Offering a never-before-told story of the Holocaust, Jane Yolen returns to the material she mined in the award-winning THE DEVIL'S ARITHMETIC. Filled with sorrow, hope, comfort, and triumph, this gorgeously illustrated book is sure to become a modern classic–offering adults a perfect vehicle with which to share a difficult subject.
Praise for STONE ANGEL:
* "This story provides a wonderful addition to materials about World War II and the Holocaust, and is appropriate for even the gentlest of readers."--School Library Connection *STARRED*
PUBLISHERS WEEKLY
An unnamed Jewish girl living in Paris fervently believes in angels she need only look at the Gothic buildings around her to know they exist.
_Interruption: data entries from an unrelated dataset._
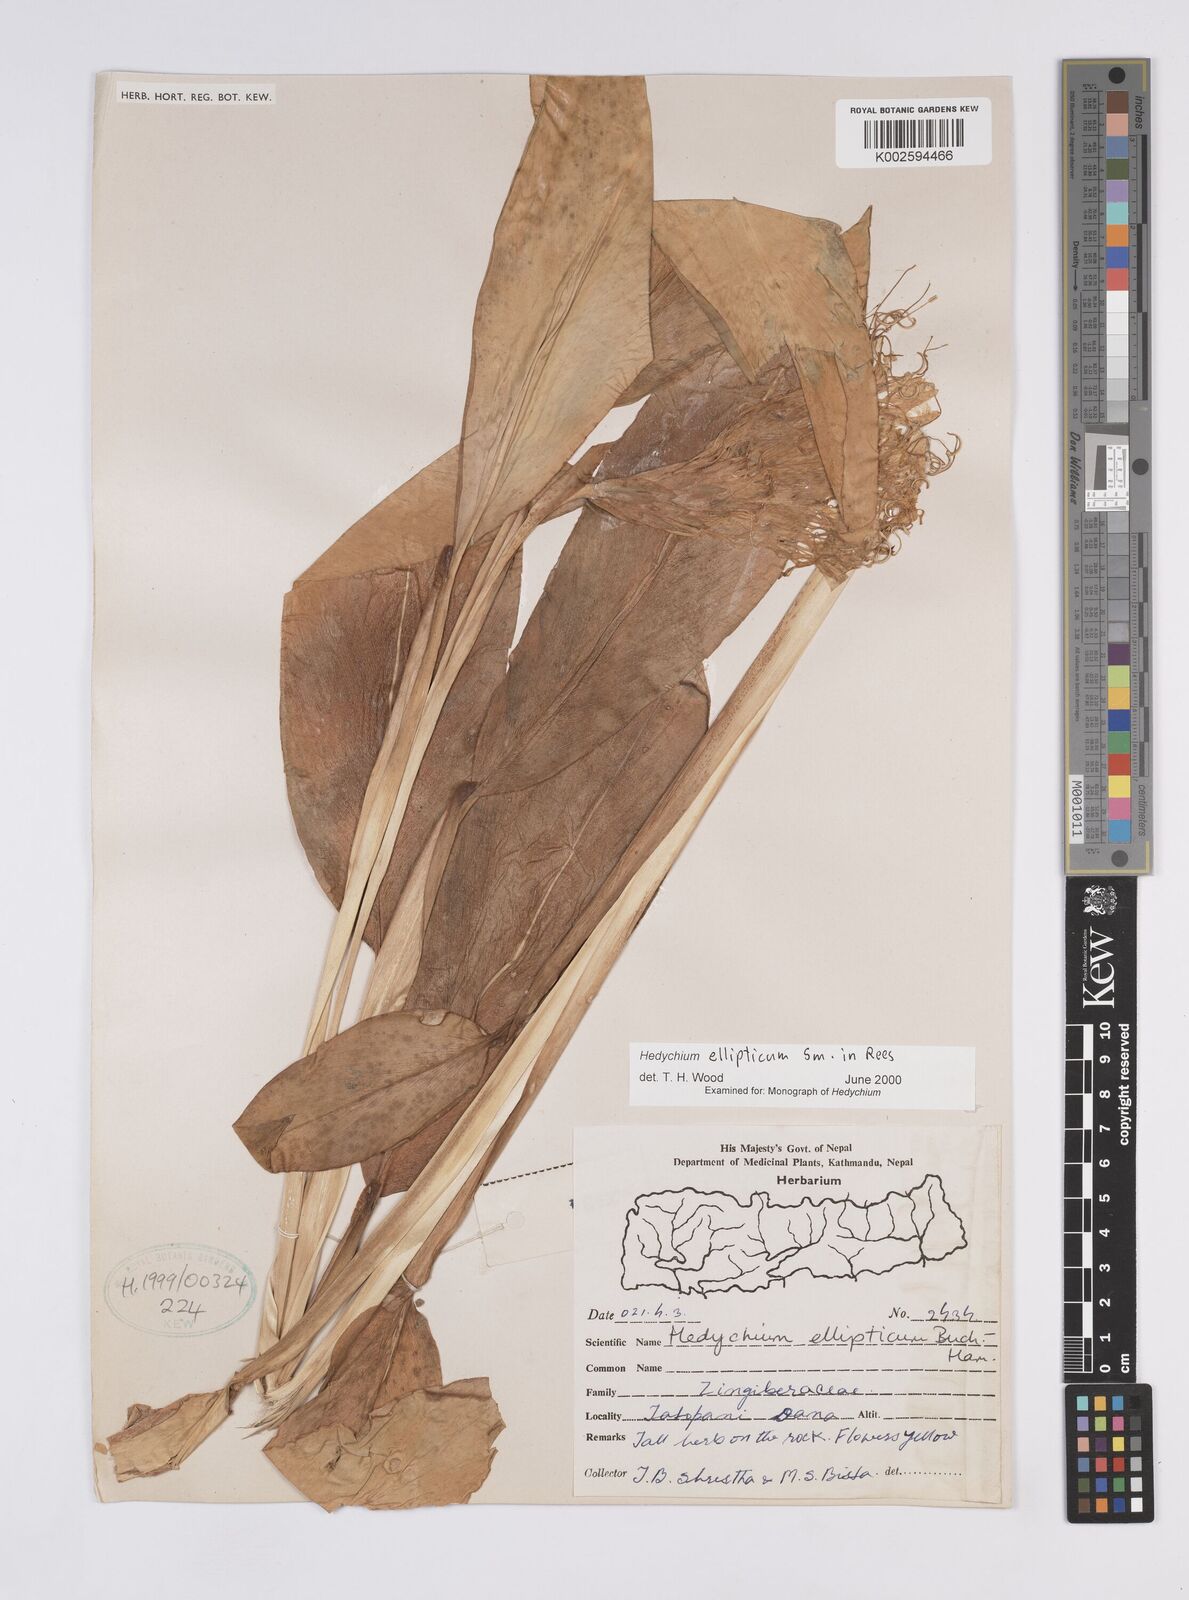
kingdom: Plantae
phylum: Tracheophyta
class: Liliopsida
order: Zingiberales
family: Zingiberaceae
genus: Hedychium
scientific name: Hedychium ellipticum
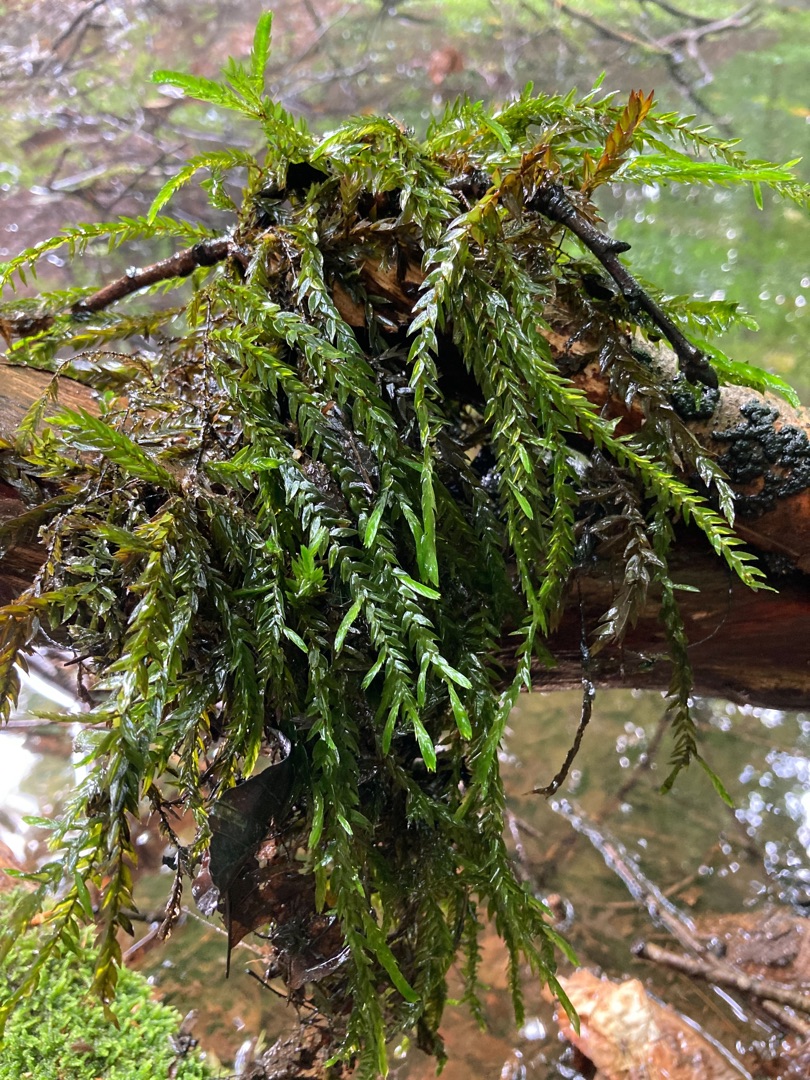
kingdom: Plantae
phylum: Bryophyta
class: Bryopsida
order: Hypnales
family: Fontinalaceae
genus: Fontinalis
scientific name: Fontinalis antipyretica
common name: Stor kildemos
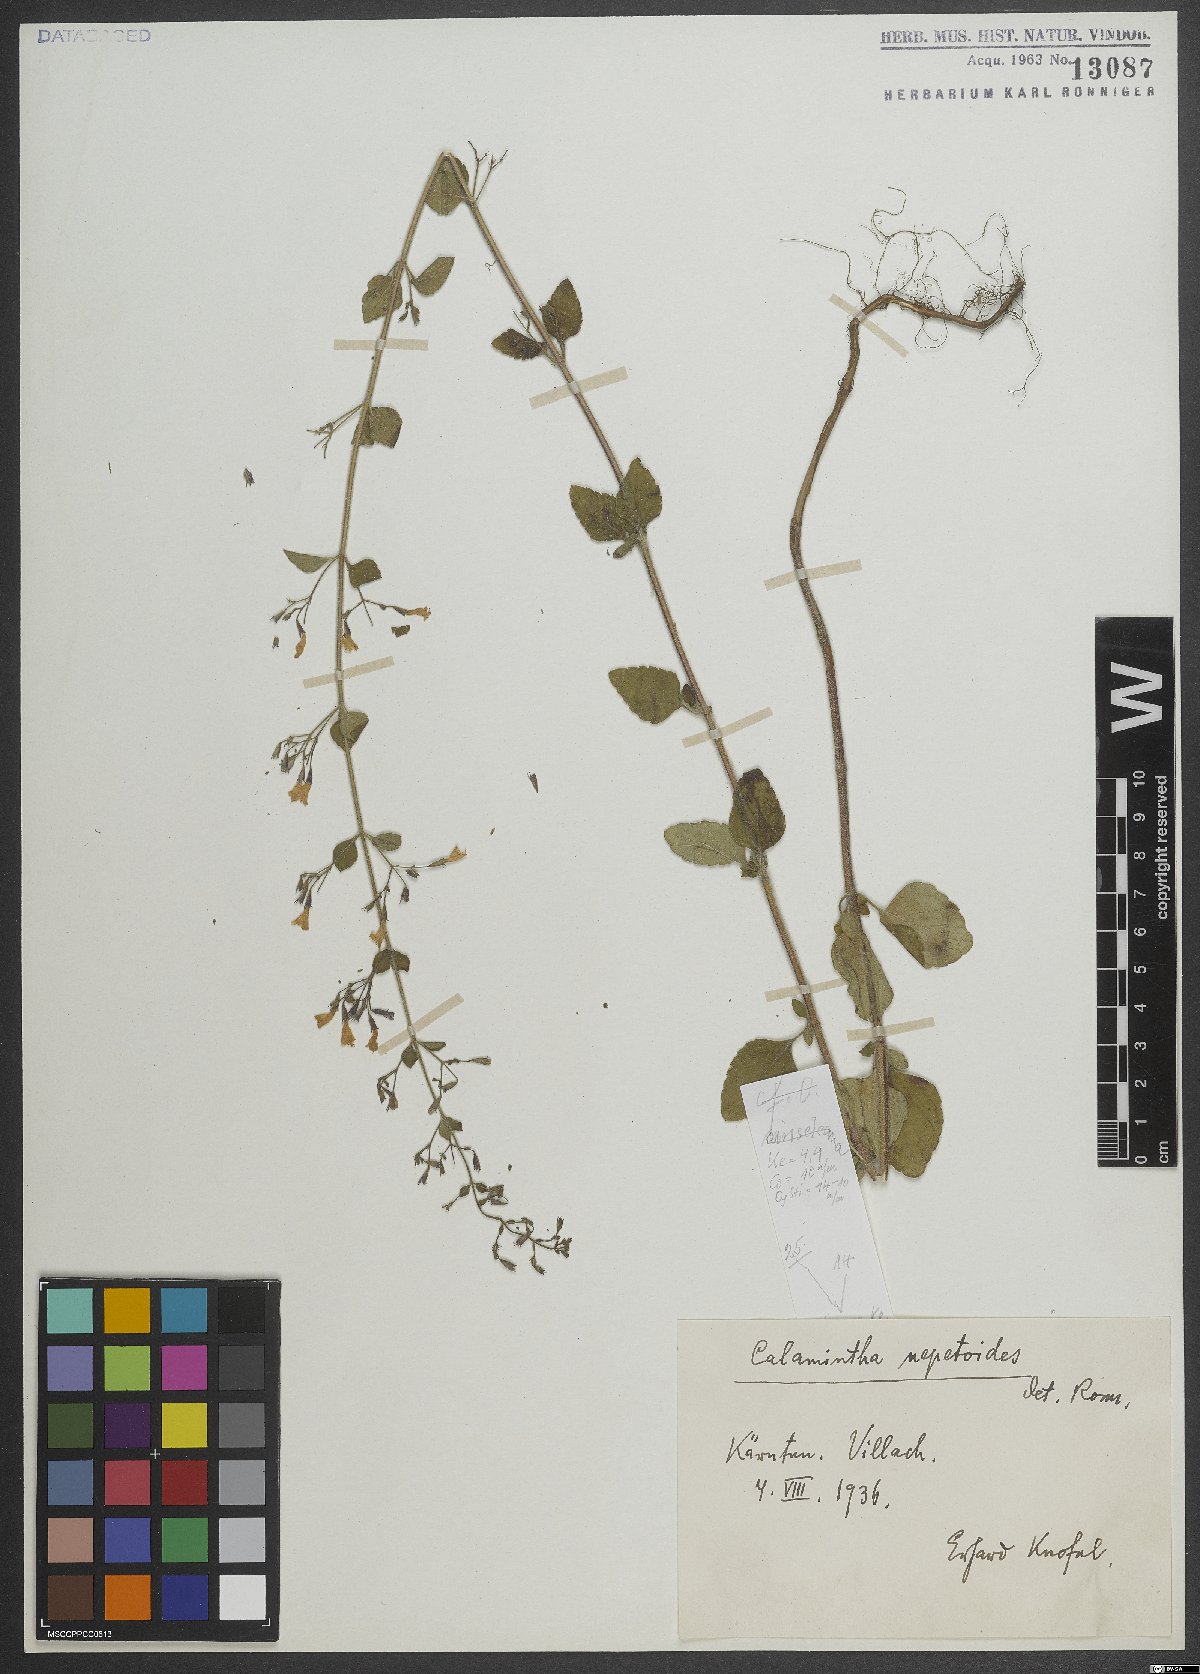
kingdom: Plantae
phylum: Tracheophyta
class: Magnoliopsida
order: Lamiales
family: Lamiaceae
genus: Clinopodium
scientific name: Clinopodium nepeta
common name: Lesser calamint
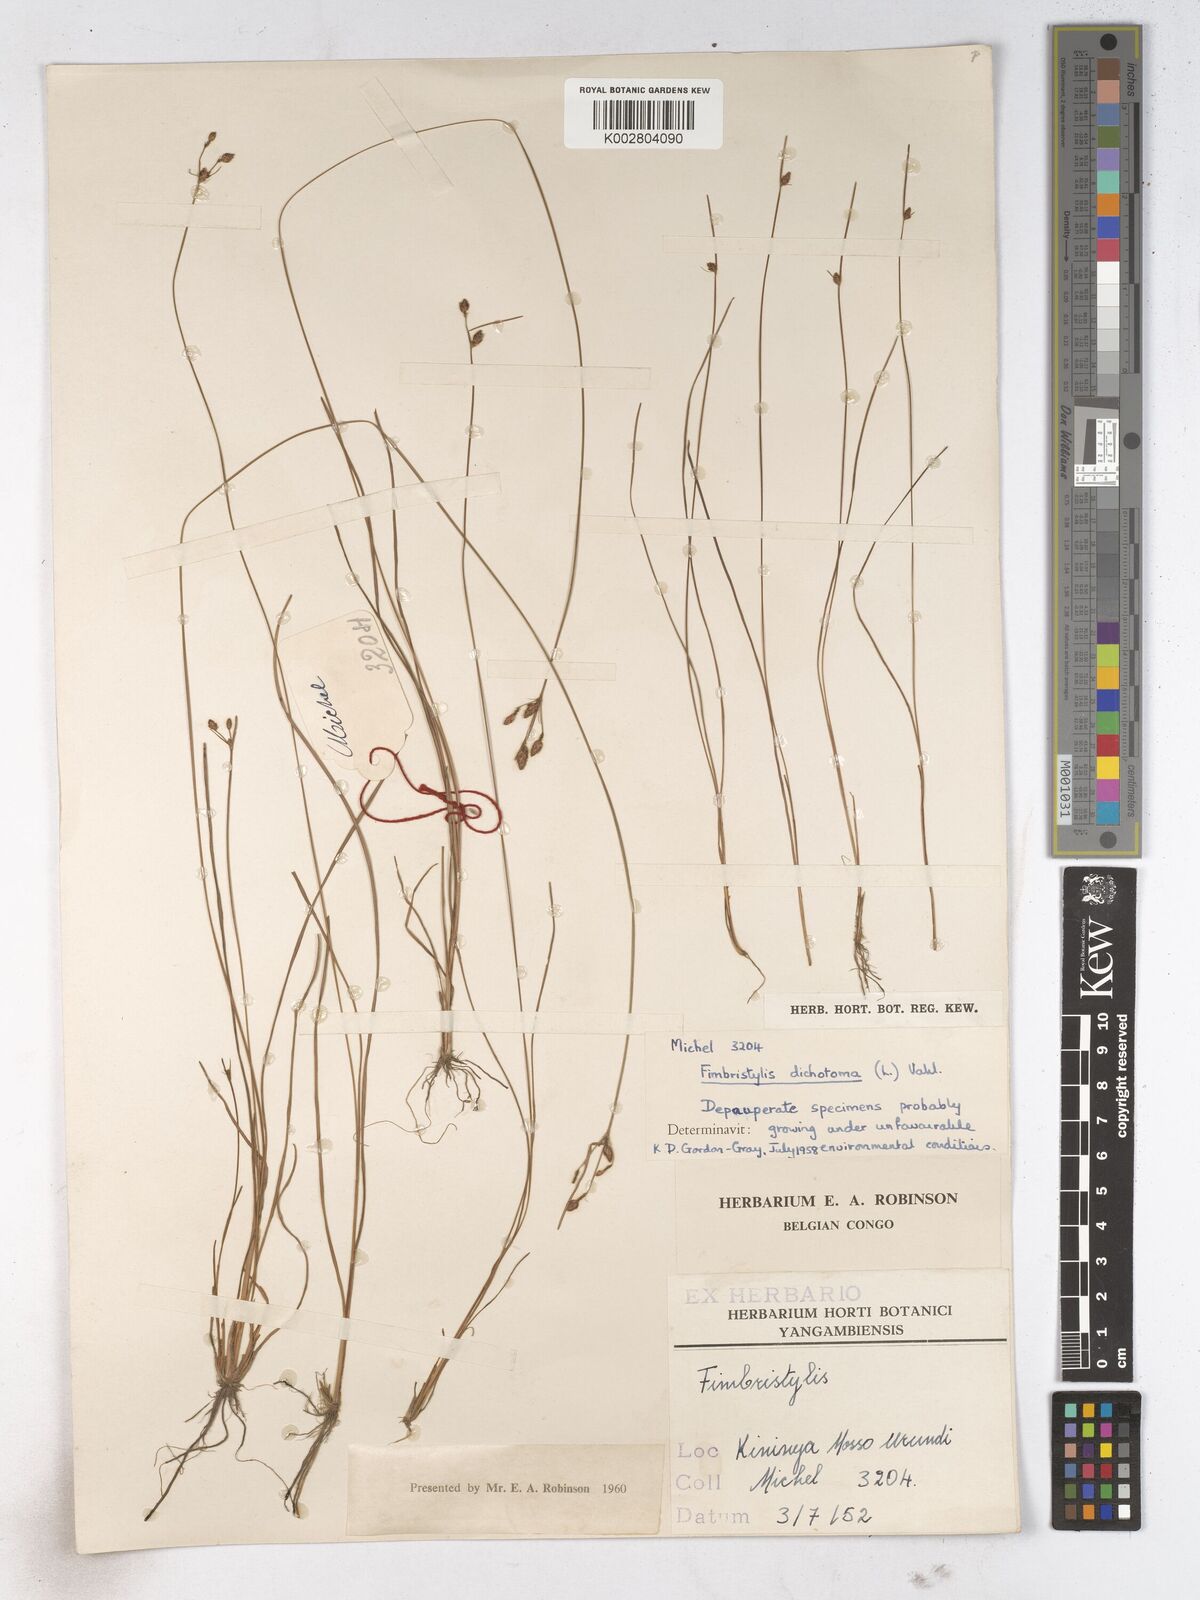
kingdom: Plantae
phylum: Tracheophyta
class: Liliopsida
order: Poales
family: Cyperaceae
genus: Fimbristylis
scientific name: Fimbristylis dichotoma
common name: Forked fimbry
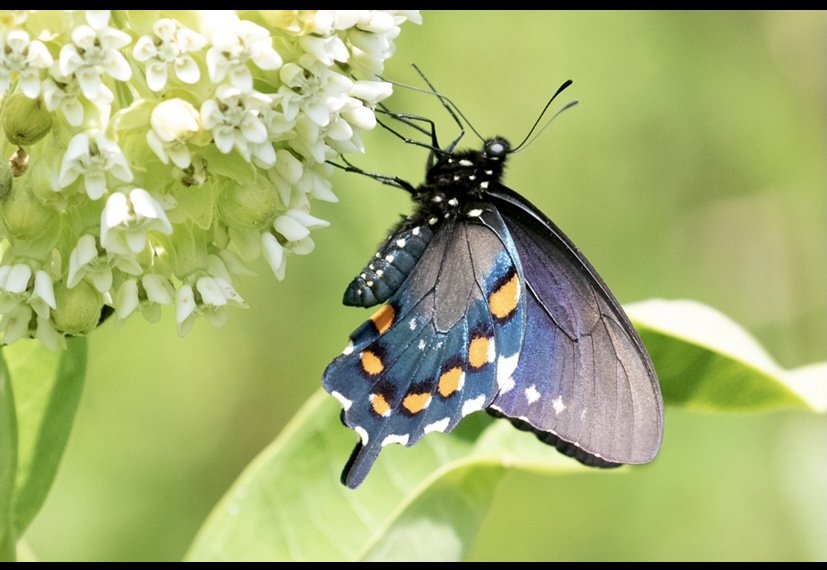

Those angels seem "farther and farther away" after the Nazis force her family to flee, but she never loses hope that a protective power watches over her. Writing in a style resembling blank verse, Yolen conveys a hushed sense of urgency and momentum: "Aron and I learned to be quiet, to become shadows, how to turn invisible, sleeping all day long, waking only at night." In her U.S. debut, British artist Green's velvety textures and rounded shapes exude coziness and familiarity in Paris, taking on a somber beauty when the family enters a literal and figurative wilderness, hiding with partisans in a lush green forest, before escaping to Spain over snowy mountains. If the ending resolves a bit neatly back in Paris, the girl's father promptly resumes his old job at an observatory the preceding pages convincingly portray a family tightly bound to one another, no matter how dire the circumstances. Ages 5 8.